> [Görev öğeleri]:
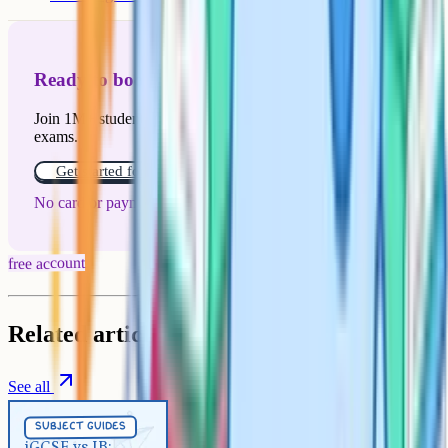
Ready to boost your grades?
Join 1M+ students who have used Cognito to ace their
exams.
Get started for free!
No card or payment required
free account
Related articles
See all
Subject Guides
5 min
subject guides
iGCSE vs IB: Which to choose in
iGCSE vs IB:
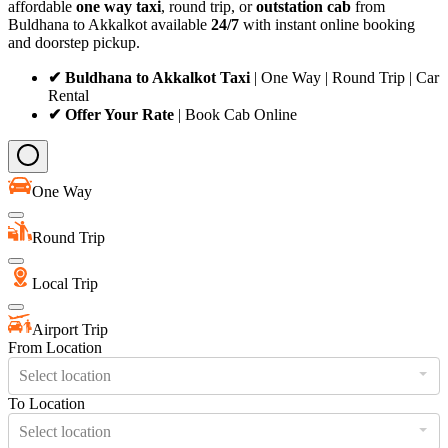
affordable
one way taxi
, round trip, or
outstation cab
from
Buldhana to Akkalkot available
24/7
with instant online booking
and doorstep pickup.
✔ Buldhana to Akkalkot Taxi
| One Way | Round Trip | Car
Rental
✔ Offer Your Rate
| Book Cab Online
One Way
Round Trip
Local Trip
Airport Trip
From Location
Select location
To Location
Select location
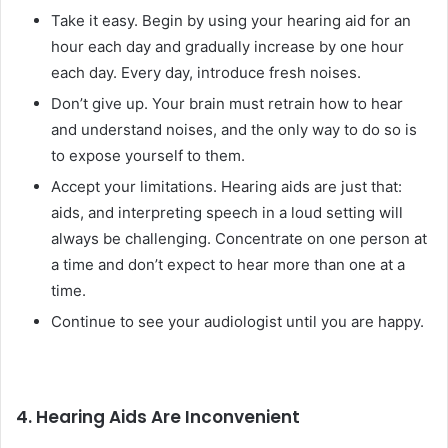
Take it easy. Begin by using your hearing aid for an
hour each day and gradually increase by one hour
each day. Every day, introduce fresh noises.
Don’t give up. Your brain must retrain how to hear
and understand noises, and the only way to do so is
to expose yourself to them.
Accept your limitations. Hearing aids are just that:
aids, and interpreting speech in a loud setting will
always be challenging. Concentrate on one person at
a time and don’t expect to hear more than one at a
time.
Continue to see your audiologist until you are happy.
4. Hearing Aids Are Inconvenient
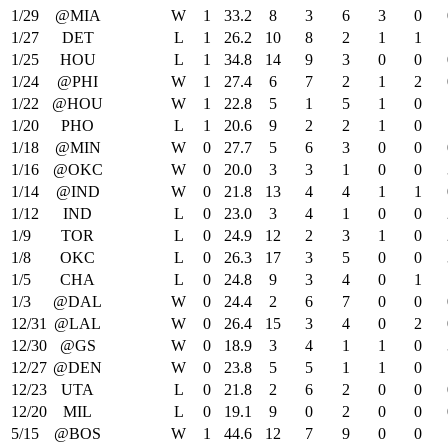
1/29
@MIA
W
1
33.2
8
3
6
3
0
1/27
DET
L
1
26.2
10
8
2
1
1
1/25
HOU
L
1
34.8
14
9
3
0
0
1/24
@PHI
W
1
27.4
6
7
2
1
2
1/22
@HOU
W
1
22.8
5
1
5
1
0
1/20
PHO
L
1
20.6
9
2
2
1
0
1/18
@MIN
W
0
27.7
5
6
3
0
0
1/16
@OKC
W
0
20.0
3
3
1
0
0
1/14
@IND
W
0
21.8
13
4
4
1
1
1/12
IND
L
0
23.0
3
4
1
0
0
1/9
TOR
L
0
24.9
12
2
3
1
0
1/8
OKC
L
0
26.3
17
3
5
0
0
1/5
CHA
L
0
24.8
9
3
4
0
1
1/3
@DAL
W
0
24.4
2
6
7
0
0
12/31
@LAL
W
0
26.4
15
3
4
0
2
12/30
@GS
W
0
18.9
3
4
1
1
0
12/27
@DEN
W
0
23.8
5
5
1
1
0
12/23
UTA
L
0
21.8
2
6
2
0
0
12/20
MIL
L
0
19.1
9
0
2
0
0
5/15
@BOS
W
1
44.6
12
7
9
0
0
==
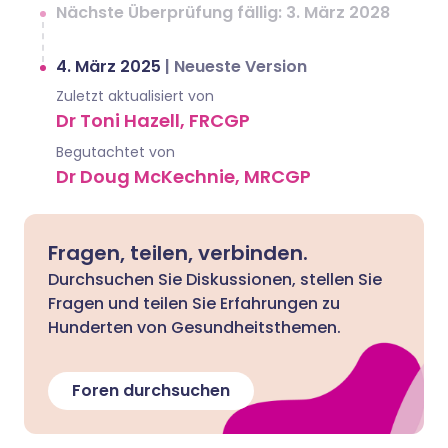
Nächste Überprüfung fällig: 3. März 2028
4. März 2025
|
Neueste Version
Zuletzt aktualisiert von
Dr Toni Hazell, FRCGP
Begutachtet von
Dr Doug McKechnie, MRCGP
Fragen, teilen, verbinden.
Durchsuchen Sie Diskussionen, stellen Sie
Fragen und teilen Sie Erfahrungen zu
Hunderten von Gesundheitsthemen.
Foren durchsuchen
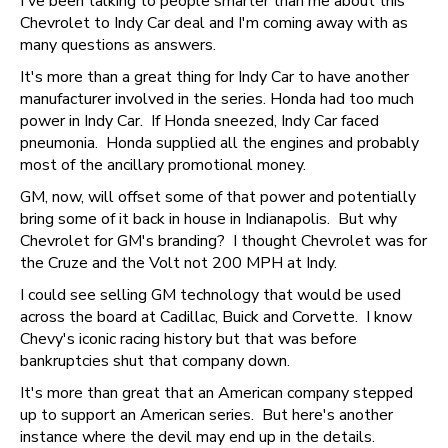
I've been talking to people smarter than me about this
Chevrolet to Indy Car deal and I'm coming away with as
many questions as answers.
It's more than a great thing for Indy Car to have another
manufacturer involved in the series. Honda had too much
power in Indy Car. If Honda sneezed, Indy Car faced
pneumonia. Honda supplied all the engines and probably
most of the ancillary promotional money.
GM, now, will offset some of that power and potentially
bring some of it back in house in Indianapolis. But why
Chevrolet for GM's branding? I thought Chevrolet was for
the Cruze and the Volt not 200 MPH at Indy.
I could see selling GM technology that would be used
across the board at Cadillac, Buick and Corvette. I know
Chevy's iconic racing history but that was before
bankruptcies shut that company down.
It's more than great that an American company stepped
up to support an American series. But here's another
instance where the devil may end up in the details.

> [Problem tanımı]: Yukarıdaki öğelerde "series" kelimesini içeren satırları belirleyin ve her birini eksiksiz kopyalayın.

> [Alıştırma yanıtı]:
manufacturer involved in the series. Honda had too much
up to support an American series. But here's another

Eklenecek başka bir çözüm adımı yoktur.